We recently reported that rice NADP-malic enzyme (OsNADP-ME) and respiratory burst oxidase homolog (OsRboh, NADPH-oxidase) are involved in Fe³⁺ and ROS accumulation during cell death and defense responses in rice (Dangol et al., 2019). Interaction of N. benthamiana WRKY8 with MAPKs induce the downstream target genes NADP-ME and Rboh, resulting in the ROS burst (Yoshioka et al., 2003; Ishihama et al., 2011). RbohB activation via MAPK cascades is required for the pathogen-responsive ROS burst (Adachi and Yoshioka, 2015). Here, we analyzed the expression of OsNADP-ME2-3 (Singh et al., 2016) and OsRbohB (Wong et al., 2007) in wild-type rice DJ, ΔOsmek2 #2 knock-out and 35S:OsMEK2 #4 overexpression plants during avirulent M. oryzae 007 infection (Figure 10). OsNADP-ME2-3 expression patterns did not differ in rice DJ and ΔOsmek2 #2 plants, except for a reduction in ΔOsmek2 #2 plants at 12 hpi. However, OsNADP-ME2-3 was distinctly expressed in 35S:OsMEK2 #4 plants at 12 and 72 hpi. OsRbohB expression was significantly downregulated in ΔOsmek2 #2 plants, but distinctly upregulated at 96 hpi, compared to that in rice DJ (Figure 10). These combined results indicate that OsMEK2 expression positively regulates OsNADP-ME and OsRbohB expression during avirulent M. oryzae infection.

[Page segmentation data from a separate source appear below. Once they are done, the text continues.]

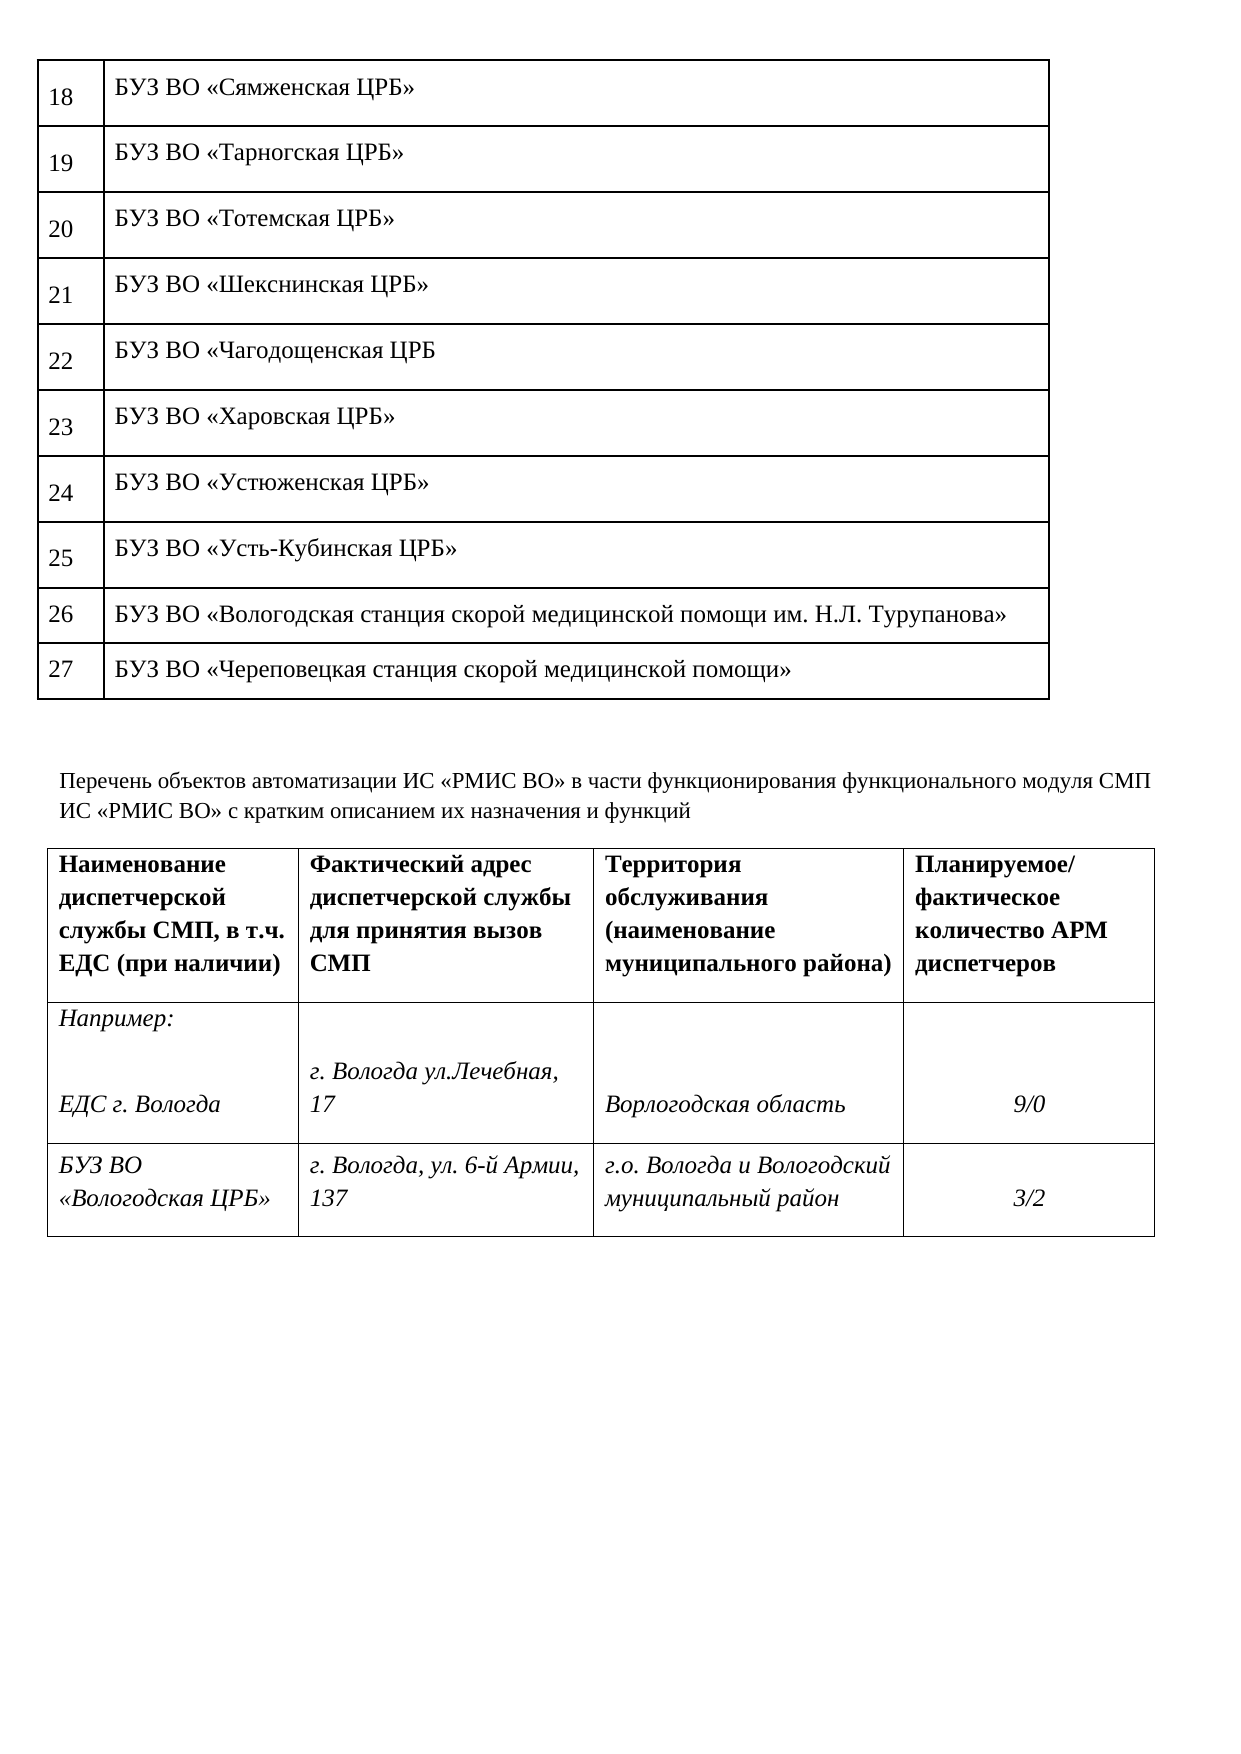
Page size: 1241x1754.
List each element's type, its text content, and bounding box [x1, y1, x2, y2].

table_cell [299, 1003, 593, 1056]
table_cell ЕДС г. Вологда [48, 1056, 298, 1142]
table_cell Например: [48, 1003, 298, 1056]
table_cell 24 [39, 457, 103, 521]
table_cell 3/2 [904, 1144, 1154, 1236]
table_cell БУЗ ВО «Сямженская ЦРБ» [105, 61, 1048, 125]
table_cell БУЗ ВО «Тарногская ЦРБ» [105, 127, 1048, 191]
table_cell БУЗ ВО «Вологодская станция скорой медицинской помощи им. Н.Л. Турупанова» [105, 589, 1048, 642]
table_cell БУЗ ВО «Чагодощенская ЦРБ [105, 325, 1048, 389]
table_cell г.о. Вологда и Вологодский муниципальный район [594, 1144, 903, 1236]
table_cell 23 [39, 391, 103, 455]
table_cell г. Вологда ул.Лечебная, 17 [299, 1056, 593, 1142]
table_cell БУЗ ВО «Шекснинская ЦРБ» [105, 259, 1048, 323]
table_cell 20 [39, 193, 103, 257]
text Перечень объектов автоматизации ИС «РМИС ВО» в части функционирования функционального модуля СМП ИС «РМИС ВО» с кратким описанием их назначения и функций [59, 767, 1181, 823]
table_cell БУЗ ВО «Череповецкая станция скорой медицинской помощи» [105, 644, 1048, 698]
table_header Наименование диспетчерской службы СМП, в т.ч. ЕДС (при наличии) [48, 849, 298, 1002]
table_cell 26 [39, 589, 103, 642]
table_cell 27 [39, 644, 103, 698]
table_cell БУЗ ВО «Усть-Кубинская ЦРБ» [105, 523, 1048, 587]
table_header Планируемое/фактическое количество АРМ диспетчеров [904, 849, 1154, 1002]
table_cell БУЗ ВО «Харовская ЦРБ» [105, 391, 1048, 455]
table_cell БУЗ ВО «Тотемская ЦРБ» [105, 193, 1048, 257]
table_cell [594, 1003, 903, 1056]
table_cell Ворлогодская область [594, 1056, 903, 1142]
table_cell 19 [39, 127, 103, 191]
table_cell [904, 1003, 1154, 1056]
table_cell г. Вологда, ул. 6-й Армии, 137 [299, 1144, 593, 1236]
table_cell 25 [39, 523, 103, 587]
table_cell 18 [39, 61, 103, 125]
table_cell 21 [39, 259, 103, 323]
table_cell БУЗ ВО «Вологодская ЦРБ» [48, 1144, 298, 1236]
table_cell БУЗ ВО «Устюженская ЦРБ» [105, 457, 1048, 521]
table_cell 22 [39, 325, 103, 389]
table_header Фактический адрес диспетчерской службы для принятия вызов СМП [299, 849, 593, 1002]
table_header Территория обслуживания (наименование муниципального района) [594, 849, 903, 1002]
table_cell 9/0 [904, 1056, 1154, 1142]
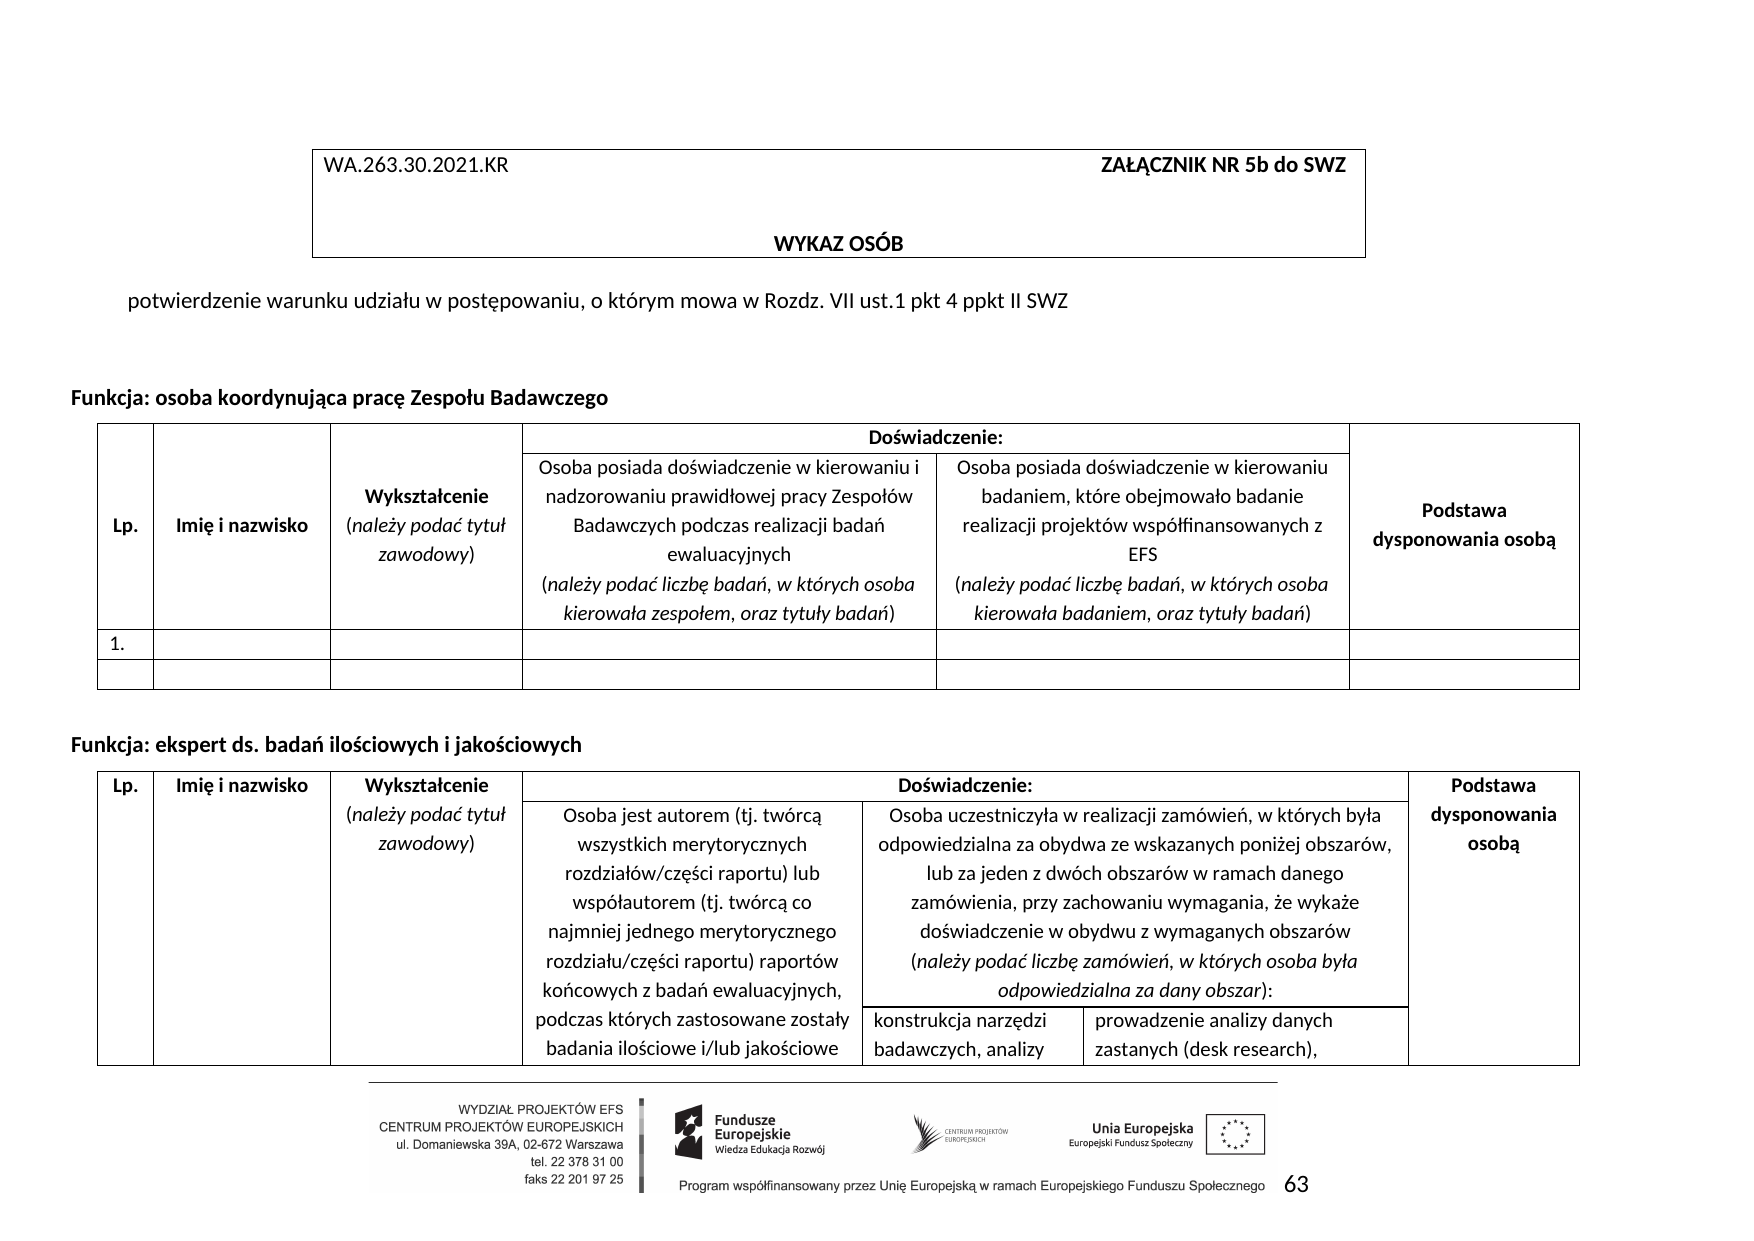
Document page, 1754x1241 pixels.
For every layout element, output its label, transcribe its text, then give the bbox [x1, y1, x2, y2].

The subcellular localization study of MAP kinase signaling proteins is important for understanding their biological functions in plant cells. In this study, we investigated subcellular localization of green fluorescent protein (GFP)-tagged 35S:OsMEK2 (OsMEK2:GFP), OsMPK1:GFP, and OsWRKY90:GFP in N. benthamiana leaves using A. tumefaciens-mediated transient expression (Figure 11). The nuclei inside cells were counterstained with DAPI to help verify nuclear localization of GFP-tagged proteins. The control GFP construct (00:GFP) was ubiquitously detected in the cytoplasm of N. benthamiana cells. OsMEK2:GFP was localized mainly to the cytoplasm, but also to some nuclei in N. benthamiana cells. OsMPK1:GFP was localized to both the cytoplasm and nuclei. However, the OsWRKY90:GFP transcription factor was located inside the nuclei, but not in the cytoplasm. These results indicate that OsMEK2 interacts with OsMPK1 in the cytoplasm, and OsMPK1 moves into the nuclei to interact with the OsWRK90 transcription factor.